Arkansas Children’s Hospital partners with Sylvan Hills High School to support not only a professional academy in medical sciences but also an academy in business.
The academic alliance between the Foundation for Pediatrics and the Pulaski County Special School District — organized by Academies of Central Arkansas — was announced Thursday on the 10th-12th grade campus of Sylvan Hills High School in Sherwood.
“Your students are our students now,” Marcy Duderer, president and CEO of Arkansas Children, told the audience that included Superintendent Charles McNulty, Sylvan Hills Senior Principal Tracey Allen, Little Rock Regional Chamber of Commerce President Rajesh Chokani, and more than 100 students. and a teacher, government leaders, and other businessmen.
“We think so,” Doderer continued. “We’ll wrap them up. We’ll take care of them and help launch them into the contributing adults they will be when they graduate.”
The formation of the school/work partnership is the latest development in a multi-year effort led by the Little Rock Chamber to create and pair the Career Academies of Little Rock, North Little Rock, Pulaski Special, and Jacksonville/North Pulaski High Schools with related businesses. Partnerships aim to provide students with guest speakers, field trips, career fairs, job shadowing, internships, certifications, graduation projects, and other resources.
Previous partnerships announced are Little Rock’s Southwest High, Baptist Health, Little Rock Parkview Magnet High, and Blue Cross and Blue Shield. Additional business and high school alliances will be announced in the coming days and weeks, said Marcus Jewett, vice president of academics for the chamber.
The Interdistrict Academies initiative is built on the Ford Next Generation Learning model, a national model for integrating core academics with career and technical education, enabling students to see the importance of traditional subjects through the lens of professional fields.
More than 40 communities across the country, including Louisville, Kentucky, and Nashville, Tennessee, have adopted the model.
Sylvan Hills also has a third academy — one in engineering — which has yet to form a business partnership, said Allen, the school’s principal.
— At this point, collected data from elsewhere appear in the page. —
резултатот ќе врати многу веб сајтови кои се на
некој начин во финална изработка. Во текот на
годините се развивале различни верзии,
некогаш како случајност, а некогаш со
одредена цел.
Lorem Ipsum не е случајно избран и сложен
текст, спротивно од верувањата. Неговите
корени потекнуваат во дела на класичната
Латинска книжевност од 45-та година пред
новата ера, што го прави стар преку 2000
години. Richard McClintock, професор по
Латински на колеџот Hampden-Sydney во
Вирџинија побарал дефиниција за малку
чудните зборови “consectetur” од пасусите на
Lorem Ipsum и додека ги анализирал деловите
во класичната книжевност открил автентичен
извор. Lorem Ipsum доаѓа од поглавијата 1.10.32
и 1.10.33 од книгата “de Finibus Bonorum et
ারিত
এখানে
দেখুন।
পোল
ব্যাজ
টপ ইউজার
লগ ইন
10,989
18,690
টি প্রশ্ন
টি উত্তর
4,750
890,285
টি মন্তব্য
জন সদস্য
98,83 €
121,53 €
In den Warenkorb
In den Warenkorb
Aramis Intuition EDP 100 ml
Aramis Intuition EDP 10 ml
Doderer and Children’s Hospital has been involved for at least five years in modeling the vocational academy of nearly a dozen high schools in Pulaski County.
“Now is the time to actually see that come to fruition and reap the rewards,” said Duderer, adding that the principles of Central Arkansas Academies are deeply aligned with the mission of Arkansas children — “to champion children by making them better today and healthier tomorrow.”
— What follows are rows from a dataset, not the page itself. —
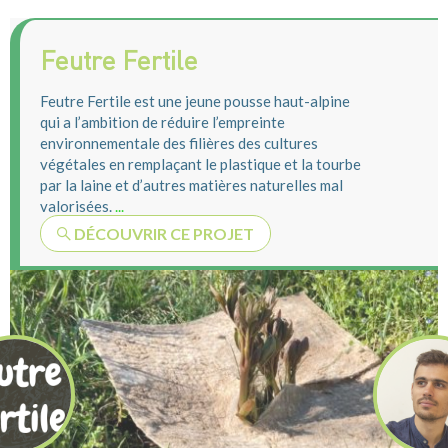
Feutre Fertile
Feutre Fertile est une jeune pousse haut-alpine
qui a l’ambition de réduire l’empreinte
environnementale des filières des cultures
végétales en remplaçant le plastique et la tourbe
par la laine et d’autres matières naturelles mal
valorisées.
...
DÉCOUVRIR CE PROJET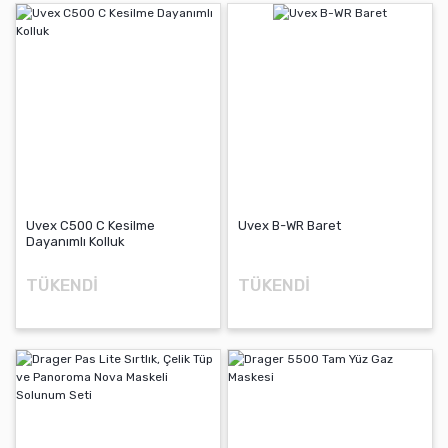
YENİ
Uvex C500 C Kesilme
Uvex B-WR Baret
Dayanımlı Kolluk
TÜKENDİ
TÜKENDİ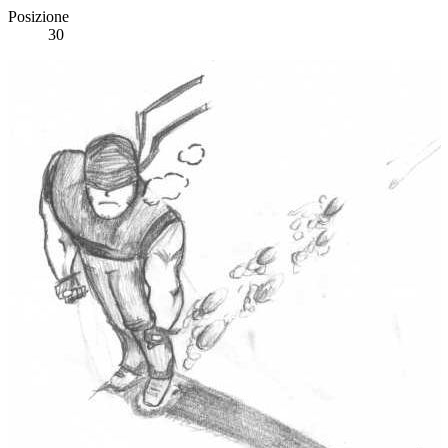
Posizione
30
Doderer, who was a finance major in college herself, explained why the hospital system partnership had expanded beyond the Academy of Medical Sciences to include the school’s Academy of Business.
“A health system is much more than a location for clinical care,” she said, adding that the system relies on some of the region’s smartest and best-prepared professionals in human resources, information technology, finance, law, strategic planning and marketing. . The hospital also operates a day care, food service, environmental services, and security systems.
“Every profession you could think of happens in the corridors of a health system,” she said. “That’s why…we wanted the opportunity to influence and grow students from a business perspective.”
Superintendent McNulty welcomed the medical system’s partnership with its potential impact on students.
“It’s a strong result of the passion we all feel for what we want now and what we want for the future,” he said, his voice cracking with emotion.
“When I was in high school, I was just asked to go to college,” he recalls. “I had no idea why. I wasn’t seeing myself all the time in what I was doing. Through these partnerships, our young people can see themselves today and know where they want to go in the future.”
Ian Morales, an 11th grader at Sylvan Hills, said he’s participating in the business career path — which existed before the Arkansas Children’s Partnership — in anticipation of a career as a lawyer and owner of his own firm.
“I’m currently in a marketing management class where I get basic experience running a company,” Morales said. “I welcome the opportunity to follow the attorneys at Arkansas Children’s to learn more about business law.”
Jacee Wheat, also a student at Sylvan Hills High School, participates in the school’s Medical Profession Academy. She said she is an aspiring doctor.
“The classes gave me a lot of opportunities to study different medical branches such as patient care and treatment modalities for different diagnoses,” she said.
She is currently taking a class on human body systems, having studied Principles of Biomedical Sciences last year.